Das ist in einer Demokratie nicht akzeptabel. Wenn Haldenwang das für harmlos hält, solange es der richtigen Sache (in diesem Fall Klimaschutz) dient, verkennt er die Aufgabe des Verfassungsschutzes. Denn an die demokratischen und rechtsstaatlichen Spielregeln müssen sich alle halten: die „Guten“ wie die „Bösen“.

Erpresserbrief an Kanzler Scholz

Seine Aussage, die „Letzte Generation“ bringe zum Ausdruck, wie sehr sie dieses System respektiere, indem sie die Regierung zum Handeln auffordere, ist ein Skandal. Denn wie diese Aufforderung aussieht, lässt sich schwarz auf weiß nachlesen: in einem Erpresserbrief an Bundeskanzler Olaf Scholz, den die – von einer schwerreichen Erdöl-Erbin aus den USA finanzierten – Klimaaktivisten auf ihrer Internetseite veröffentlicht haben.

„Handeln wir jetzt nicht entschlossen und tun nicht alles, was in unserer Macht steht, werden wir unsere Lebensgrundlagen unwiederbringlich vernichten. Es wird ohne unser Zutun immer heißer werden, Milliarden Menschen werden leiden und sterben“, beschreiben die Straßenkleber darin das übliche Weltuntergangsszenario. „Unsere freiheitlich-demokratische Grundordnung wird ins Wanken geraten. Sie wissen das. Es wurde Ihnen bereits erklärt.“

Widerstand und Ultimatum

Der pathetische Ton steht in einem merkwürdigen Kontrast zur Kleinteiligkeit der Gegenmaßnahmen, die dann gefordert werden: ein Tempolimit von 100 km/h und das Neun-Euro-Ticket. Umso entschiedener wird die Forderung mit einem Ultimatum bekräftigt: „Sollten wir von Ihnen bis zum 07.10.2022 keine Antwort erhalten, die uns zeigt, dass Sie diese Maßnahme umsetzen werden, sehen wir keine andere Möglichkeit, als gegen Ihren aktuellen Kurs Widerstand zu leisten. Wir werden in diesem Fall ab dem 10.10.2022 erneut für eine maximale Störung der öffentlichen Ordnung sorgen. Diese Störung werden wir nicht einstellen, bis wir von Ihnen eine Reaktion bekommen, die es unserem Gewissen erlaubt, aufzuhören.“ Dieser Ankündigung haben sie Folge geleistet.

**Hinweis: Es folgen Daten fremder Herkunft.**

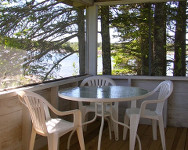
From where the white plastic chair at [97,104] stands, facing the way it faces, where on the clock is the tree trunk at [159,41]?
The tree trunk is roughly at 8 o'clock from the white plastic chair.

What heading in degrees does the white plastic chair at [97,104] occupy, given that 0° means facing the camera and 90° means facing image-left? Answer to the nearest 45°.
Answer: approximately 0°

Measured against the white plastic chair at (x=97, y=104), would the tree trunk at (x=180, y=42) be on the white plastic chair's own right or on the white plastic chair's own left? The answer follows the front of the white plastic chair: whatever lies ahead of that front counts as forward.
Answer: on the white plastic chair's own left
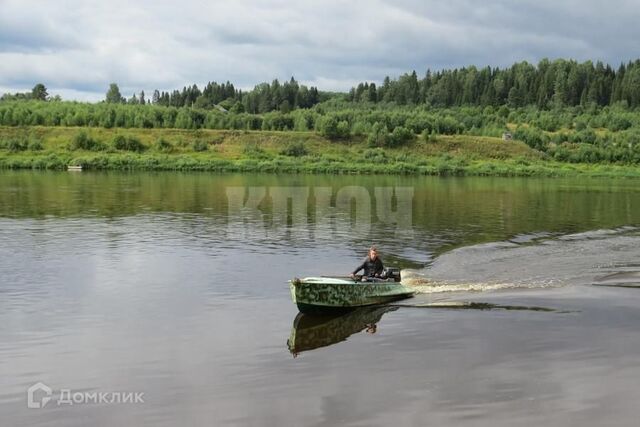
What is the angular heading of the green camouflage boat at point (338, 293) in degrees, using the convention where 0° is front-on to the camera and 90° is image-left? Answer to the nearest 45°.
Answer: approximately 45°
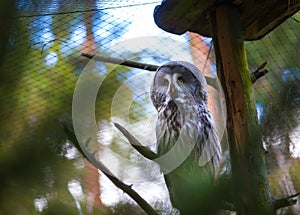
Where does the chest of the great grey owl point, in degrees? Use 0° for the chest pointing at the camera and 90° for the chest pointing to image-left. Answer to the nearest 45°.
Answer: approximately 45°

Das eigene Gewissen, das über allem anderen steht, die höhere Moral, die große, alles bedrohende Gefahr, das Recht auf, ja die Pflicht zum Widerstand: So reden keine überzeugten Demokraten. So reden Extremisten.

Herr Haldenwang, übernehmen Sie. Und erfinden Sie zur Not eine neue Kategorie.